Citizen Science initiative tracks arrival of migratory birds
Press Note: 25 Feb 2008
Volunteers from across the country have banded together to contribute information on the timing of bird migration into India. Individual citizens from places scattered as far between as Pattanur in Kerala, Guda Bishnoian in Rajasthan, and Gangtok in Sikkim have been sending information on the dates on which they first observed a specific set of migratory birds arrive into their areas. This effort, called MigrantWatch, is coordinated by Indian Birds journal and the National Centre for Biological Sciences in Bangalore. Pooled together, the contributions of more than 150 participants show the arrival of winter migrants from the North, and their spread through the country. Among the findings: Wood Sandpiper, Barn Swallow and Rosy Starling are among the earliest winter migrants to arrive in India (first records in mid-late July), with the first two species spreading quickly south, and Rosy Starling taking considerable time to reach the southern tip of India. Later arrivals into India include Black Redstart (mid August), Greenish Warbler (late August) and Northern Shoveler (early September). This forms valuable baseline information, from which changes in migration timing in coming years can be assessed (such changes are expected to accompany global climate change). These results will be published in the forthcoming issue of Indian Birds journal. A map and a figure illustrating the arrival of Rosy Starlings into India accompany this press note. The entire dataset is available for free download from the MigrantWatch website.

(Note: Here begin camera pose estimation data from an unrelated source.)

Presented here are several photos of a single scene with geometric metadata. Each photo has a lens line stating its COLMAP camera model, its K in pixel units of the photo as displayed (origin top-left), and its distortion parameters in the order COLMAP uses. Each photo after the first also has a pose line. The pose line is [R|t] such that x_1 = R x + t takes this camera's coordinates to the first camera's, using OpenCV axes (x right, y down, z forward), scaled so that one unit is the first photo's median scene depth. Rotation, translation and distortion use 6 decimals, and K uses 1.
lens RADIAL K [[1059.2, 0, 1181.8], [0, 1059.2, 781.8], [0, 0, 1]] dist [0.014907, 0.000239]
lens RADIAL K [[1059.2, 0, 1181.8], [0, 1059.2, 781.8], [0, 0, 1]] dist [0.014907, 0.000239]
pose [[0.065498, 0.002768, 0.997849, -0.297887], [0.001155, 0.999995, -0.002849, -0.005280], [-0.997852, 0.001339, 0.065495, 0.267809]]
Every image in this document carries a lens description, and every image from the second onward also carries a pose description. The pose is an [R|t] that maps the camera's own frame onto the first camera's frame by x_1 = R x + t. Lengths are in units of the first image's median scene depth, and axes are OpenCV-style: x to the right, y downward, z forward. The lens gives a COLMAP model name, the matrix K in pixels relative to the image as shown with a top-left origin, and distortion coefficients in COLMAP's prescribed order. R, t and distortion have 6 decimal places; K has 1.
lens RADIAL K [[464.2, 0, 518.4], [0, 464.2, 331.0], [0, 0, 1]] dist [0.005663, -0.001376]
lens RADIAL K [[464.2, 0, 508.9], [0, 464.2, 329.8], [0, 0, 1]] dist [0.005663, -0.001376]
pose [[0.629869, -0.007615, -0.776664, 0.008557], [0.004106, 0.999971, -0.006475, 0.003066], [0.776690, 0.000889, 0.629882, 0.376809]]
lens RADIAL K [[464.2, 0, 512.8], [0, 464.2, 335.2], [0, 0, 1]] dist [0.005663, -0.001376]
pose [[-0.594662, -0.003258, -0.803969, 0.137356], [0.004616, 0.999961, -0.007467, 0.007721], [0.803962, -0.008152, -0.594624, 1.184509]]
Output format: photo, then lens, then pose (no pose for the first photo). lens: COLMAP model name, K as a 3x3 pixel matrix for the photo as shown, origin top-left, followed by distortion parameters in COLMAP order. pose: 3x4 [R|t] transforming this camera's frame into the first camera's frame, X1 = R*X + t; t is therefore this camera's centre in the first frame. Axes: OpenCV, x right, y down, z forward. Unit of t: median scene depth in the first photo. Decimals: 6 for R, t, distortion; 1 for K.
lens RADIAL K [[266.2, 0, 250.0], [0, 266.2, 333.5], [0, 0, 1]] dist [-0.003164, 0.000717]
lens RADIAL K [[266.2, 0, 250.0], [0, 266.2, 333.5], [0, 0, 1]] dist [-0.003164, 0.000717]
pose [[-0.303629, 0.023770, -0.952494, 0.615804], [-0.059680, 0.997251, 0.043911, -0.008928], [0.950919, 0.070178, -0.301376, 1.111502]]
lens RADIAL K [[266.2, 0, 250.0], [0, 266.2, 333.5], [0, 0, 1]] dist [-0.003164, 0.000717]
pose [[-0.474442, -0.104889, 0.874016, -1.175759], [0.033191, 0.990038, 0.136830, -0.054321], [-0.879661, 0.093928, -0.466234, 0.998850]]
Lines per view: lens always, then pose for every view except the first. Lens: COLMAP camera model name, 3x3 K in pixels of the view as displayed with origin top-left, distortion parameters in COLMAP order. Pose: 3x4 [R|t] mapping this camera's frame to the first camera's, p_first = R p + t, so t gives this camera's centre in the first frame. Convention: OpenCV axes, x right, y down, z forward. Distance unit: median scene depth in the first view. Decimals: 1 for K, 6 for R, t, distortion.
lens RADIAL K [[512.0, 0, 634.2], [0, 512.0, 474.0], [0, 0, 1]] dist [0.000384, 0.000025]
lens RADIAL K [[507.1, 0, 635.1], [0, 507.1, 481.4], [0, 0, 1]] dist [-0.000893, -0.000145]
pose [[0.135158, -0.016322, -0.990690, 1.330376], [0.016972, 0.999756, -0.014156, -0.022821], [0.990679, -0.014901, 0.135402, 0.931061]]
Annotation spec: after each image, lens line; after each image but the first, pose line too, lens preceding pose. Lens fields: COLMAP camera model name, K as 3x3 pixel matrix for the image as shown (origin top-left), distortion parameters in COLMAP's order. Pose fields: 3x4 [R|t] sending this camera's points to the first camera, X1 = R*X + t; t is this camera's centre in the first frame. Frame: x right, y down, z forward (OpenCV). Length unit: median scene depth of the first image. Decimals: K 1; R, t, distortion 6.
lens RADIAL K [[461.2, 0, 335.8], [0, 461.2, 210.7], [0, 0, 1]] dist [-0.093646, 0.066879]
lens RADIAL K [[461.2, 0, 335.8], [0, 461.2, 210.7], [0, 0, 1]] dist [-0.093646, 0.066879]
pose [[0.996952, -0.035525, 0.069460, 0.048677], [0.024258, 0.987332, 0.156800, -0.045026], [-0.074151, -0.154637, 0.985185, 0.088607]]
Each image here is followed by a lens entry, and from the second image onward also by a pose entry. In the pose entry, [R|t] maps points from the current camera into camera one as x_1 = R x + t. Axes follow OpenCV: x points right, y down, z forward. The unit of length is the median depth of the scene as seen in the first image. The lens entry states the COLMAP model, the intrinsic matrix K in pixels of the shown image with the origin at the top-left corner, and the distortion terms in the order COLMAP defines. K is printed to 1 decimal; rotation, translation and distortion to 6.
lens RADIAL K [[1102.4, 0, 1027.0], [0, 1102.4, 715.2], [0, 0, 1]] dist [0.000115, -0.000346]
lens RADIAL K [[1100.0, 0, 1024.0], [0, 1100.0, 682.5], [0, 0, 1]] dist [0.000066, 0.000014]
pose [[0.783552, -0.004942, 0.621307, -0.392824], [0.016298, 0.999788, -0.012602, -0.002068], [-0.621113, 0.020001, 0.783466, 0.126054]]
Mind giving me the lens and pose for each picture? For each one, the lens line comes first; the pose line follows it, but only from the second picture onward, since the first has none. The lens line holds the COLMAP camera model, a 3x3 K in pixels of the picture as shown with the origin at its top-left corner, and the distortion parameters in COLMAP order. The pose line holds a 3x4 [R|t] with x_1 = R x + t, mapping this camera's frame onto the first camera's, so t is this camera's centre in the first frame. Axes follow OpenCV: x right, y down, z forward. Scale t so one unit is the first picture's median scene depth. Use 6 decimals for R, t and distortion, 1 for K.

Now the challenge is to record departure dates, as migrant birds return from India to their breeding grounds in the North. For this, volunteers are asked to maintain regular (daily or weekly) records of whether or not they see the nine species. As the weeks pass, it will then be possible to assess the dates of departure of these birds. MigrantWatch is calling for volunteers from any part of the country to participate in this unique and important activity.